- _EXERCISE AIM_
Work out how many lines in the data below contain the string "both", and reply with that figure alone.

- _INPUT RECORDS_
★ ★ ★ ★ ★ ★ ★

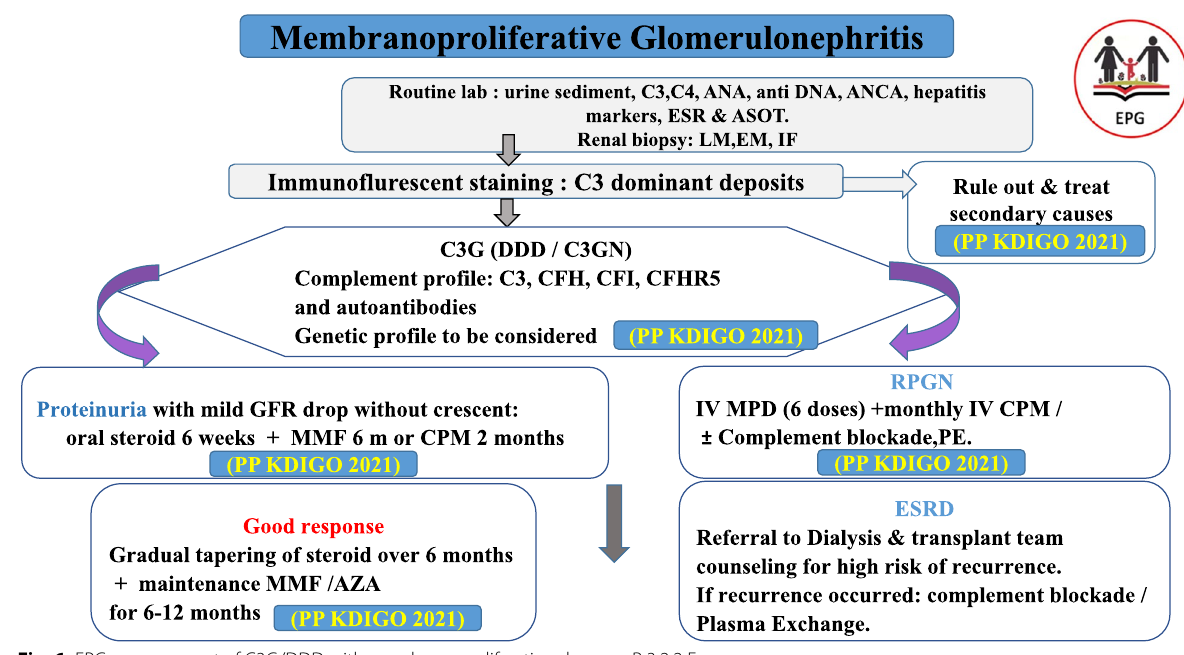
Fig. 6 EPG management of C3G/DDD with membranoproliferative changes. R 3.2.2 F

★ ★ ★ ★ ★ ★ ★

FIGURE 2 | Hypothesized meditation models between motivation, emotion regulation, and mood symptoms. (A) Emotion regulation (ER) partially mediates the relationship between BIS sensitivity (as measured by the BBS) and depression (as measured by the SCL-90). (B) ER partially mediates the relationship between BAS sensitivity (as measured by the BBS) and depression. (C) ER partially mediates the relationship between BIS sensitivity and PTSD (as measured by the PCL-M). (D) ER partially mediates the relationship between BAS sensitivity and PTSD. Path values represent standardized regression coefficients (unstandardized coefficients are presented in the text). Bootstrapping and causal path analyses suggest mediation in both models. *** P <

★ ★ ★ ★ ★ ★ ★

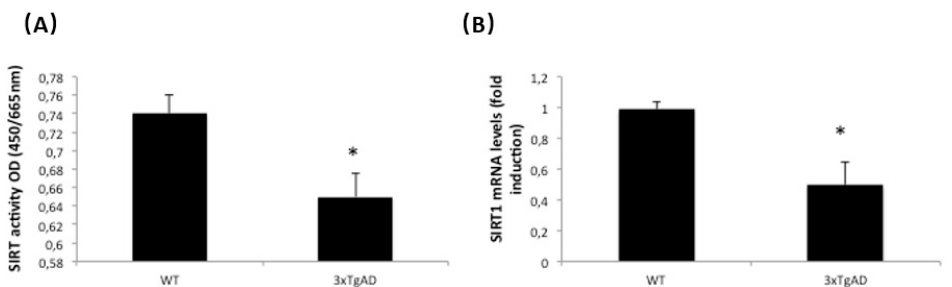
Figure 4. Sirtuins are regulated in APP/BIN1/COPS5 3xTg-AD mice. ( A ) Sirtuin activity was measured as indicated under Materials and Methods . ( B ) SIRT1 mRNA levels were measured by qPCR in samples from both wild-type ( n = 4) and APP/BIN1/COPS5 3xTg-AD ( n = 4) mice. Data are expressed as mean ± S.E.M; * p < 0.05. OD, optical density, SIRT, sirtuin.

★ ★ ★ ★ ★ ★ ★

- _YOUR RESPONSE_
2